Johnson Helen L, Baumgartner William A, Krallinger Martin, Cohen K Bretonnel, Hunter Lawrence
Center for Computational Pharmacology, University of Colorado School of Medicine, Aurora, CO, USA.
J Biomed Discov Collab. 2007 Sep 13;2:4. doi: 10.1186/1747-5333-2-4.
Most biomedical corpora have not been used outside of the lab that created them, despite the fact that the availability of the gold-standard evaluation data that they provide is one of the rate-limiting factors for the progress of biomedical text mining. Data suggest that one major factor affecting the use of a corpus outside of its home laboratory is the format in which it is distributed. This paper tests the hypothesis that corpus refactoring - changing the format of a corpus without altering its semantics - is a feasible goal, namely that it can be accomplished with a semi-automatable process and in a time-effcient way. We used simple text processing methods and limited human validation to convert the Protein Design Group corpus into two new formats: WordFreak and embedded XML. We tracked the total time expended and the success rates of the automated steps.

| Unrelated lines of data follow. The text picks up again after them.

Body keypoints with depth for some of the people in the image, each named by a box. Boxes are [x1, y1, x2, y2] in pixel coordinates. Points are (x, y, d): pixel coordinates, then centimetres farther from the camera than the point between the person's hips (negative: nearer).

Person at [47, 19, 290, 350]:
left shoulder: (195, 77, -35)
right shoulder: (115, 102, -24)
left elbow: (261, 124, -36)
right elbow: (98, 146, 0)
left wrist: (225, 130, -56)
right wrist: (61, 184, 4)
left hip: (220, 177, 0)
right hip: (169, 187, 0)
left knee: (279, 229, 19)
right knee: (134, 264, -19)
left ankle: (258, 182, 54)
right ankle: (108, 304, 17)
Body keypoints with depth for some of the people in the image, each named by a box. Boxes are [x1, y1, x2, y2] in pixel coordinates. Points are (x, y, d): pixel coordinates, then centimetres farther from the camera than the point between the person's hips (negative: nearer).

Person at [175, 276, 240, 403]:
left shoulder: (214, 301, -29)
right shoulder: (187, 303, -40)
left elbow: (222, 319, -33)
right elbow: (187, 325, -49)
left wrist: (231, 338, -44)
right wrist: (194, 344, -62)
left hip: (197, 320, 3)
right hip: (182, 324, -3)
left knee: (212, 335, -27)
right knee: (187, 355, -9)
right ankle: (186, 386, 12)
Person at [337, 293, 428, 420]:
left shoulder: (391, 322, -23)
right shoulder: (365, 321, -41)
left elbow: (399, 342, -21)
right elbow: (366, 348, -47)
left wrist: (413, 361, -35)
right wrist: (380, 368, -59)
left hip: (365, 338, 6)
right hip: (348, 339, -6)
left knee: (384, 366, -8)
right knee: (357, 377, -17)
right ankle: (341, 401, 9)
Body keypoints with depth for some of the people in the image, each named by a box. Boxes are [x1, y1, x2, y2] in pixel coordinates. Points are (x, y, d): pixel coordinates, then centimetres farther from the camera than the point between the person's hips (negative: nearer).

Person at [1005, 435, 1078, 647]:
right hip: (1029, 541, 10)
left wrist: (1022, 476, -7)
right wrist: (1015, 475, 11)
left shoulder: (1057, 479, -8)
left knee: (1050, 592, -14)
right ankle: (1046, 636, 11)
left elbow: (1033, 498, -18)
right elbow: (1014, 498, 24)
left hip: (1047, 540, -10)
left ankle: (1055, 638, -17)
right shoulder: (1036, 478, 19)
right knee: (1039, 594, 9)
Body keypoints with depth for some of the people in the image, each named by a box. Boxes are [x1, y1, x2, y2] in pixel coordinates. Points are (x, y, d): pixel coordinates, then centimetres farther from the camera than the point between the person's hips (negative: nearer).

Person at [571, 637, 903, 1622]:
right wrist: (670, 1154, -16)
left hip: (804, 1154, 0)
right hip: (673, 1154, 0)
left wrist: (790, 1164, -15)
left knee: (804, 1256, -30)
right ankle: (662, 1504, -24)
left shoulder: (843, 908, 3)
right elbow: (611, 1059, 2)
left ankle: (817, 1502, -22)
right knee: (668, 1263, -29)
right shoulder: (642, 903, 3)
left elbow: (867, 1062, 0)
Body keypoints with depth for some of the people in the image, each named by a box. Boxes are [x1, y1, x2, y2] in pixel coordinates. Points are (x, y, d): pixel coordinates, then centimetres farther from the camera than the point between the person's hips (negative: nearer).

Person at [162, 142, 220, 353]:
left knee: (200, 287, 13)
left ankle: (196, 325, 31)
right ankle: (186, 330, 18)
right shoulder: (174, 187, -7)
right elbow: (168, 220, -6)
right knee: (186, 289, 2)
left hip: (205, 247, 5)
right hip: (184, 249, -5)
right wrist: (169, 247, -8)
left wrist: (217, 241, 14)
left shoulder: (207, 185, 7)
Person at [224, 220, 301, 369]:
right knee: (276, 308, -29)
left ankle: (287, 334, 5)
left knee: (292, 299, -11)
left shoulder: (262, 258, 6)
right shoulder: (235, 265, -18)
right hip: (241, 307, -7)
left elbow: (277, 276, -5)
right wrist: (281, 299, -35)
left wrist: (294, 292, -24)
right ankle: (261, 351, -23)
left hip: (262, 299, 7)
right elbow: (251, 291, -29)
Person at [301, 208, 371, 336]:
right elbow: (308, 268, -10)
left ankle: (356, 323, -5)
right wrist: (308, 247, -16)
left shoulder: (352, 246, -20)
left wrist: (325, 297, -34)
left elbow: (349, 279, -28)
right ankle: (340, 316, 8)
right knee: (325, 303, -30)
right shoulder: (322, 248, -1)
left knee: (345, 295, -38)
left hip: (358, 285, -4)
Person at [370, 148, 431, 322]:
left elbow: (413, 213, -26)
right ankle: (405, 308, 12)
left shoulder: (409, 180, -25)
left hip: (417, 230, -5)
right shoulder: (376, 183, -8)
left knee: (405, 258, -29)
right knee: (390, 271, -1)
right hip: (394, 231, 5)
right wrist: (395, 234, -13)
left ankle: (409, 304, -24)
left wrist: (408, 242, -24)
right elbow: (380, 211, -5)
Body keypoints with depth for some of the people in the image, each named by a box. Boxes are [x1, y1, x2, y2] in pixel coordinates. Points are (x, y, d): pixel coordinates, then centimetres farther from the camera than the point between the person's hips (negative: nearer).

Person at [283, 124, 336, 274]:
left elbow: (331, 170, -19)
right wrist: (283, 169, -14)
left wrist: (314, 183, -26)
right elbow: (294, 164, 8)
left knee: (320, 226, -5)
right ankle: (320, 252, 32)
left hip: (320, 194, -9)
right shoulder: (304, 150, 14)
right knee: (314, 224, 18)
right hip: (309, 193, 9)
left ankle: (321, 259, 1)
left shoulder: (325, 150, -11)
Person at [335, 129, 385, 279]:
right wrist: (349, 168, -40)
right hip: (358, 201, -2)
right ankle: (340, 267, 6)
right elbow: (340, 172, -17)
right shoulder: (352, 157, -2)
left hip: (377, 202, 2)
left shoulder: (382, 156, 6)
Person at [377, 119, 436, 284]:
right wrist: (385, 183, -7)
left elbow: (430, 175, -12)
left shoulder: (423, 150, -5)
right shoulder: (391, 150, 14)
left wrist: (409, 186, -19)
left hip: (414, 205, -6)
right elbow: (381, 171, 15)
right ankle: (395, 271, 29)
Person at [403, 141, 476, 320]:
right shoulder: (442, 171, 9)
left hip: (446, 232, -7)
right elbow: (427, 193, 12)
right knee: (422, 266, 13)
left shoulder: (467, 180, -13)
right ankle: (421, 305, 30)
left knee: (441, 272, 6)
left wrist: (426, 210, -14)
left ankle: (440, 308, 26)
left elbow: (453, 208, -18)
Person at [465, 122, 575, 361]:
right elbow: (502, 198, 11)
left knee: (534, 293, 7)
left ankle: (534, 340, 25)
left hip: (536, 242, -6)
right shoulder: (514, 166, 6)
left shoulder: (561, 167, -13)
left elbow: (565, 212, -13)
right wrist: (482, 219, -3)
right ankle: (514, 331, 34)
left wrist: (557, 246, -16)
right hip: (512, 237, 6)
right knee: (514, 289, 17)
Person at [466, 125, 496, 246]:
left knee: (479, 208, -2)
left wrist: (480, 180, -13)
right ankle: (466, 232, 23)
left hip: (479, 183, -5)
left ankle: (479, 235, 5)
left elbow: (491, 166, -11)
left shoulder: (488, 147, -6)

The refactored corpus is available for download at the BioNLP SourceForge website http://bionlp.sourceforge.net. The total time expended was just over three person-weeks, consisting of about 102 hours of programming time (much of which is one-time development cost) and 20 hours of manual validation of automatic outputs. Additionally, the steps required to refactor any corpus are presented.
We conclude that refactoring of publicly available corpora is a technically and economically feasible method for increasing the usage of data already available for evaluating biomedical language processing systems.
尽管大多数生物医学语料库所提供的金标准评估数据的可用性是生物医学文本挖掘进展的限速因素之一,但这些语料库大多仅在创建它们的实验室内部使用。数据表明,影响语料库在其创建实验室之外使用的一个主要因素是其分发格式。本文检验了这样一个假设,即语料库重构——在不改变语义的情况下改变语料库的格式——是一个可行的目标,也就是说,可以通过一个半自动化的过程高效地完成。我们使用简单的文本处理方法并进行有限的人工验证,将蛋白质设计集团语料库转换为两种新格式:WordFreak和嵌入式XML。我们跟踪了所花费的总时间以及自动化步骤的成功率。
重构后的语料库可在生物自然语言处理SourceForge网站http://bionlp.sourceforge.net上下载。所花费的总时间略超过三个人周,包括约102小时的编程时间(其中大部分是一次性开发成本)和20小时对自动输出的人工验证。此外,还介绍了重构任何语料库所需的步骤。
我们得出结论,对公开可用的语料库进行重构是一种在技术和经济上可行的方法,可增加已用于评估生物医学语言处理系统的数据的使用量。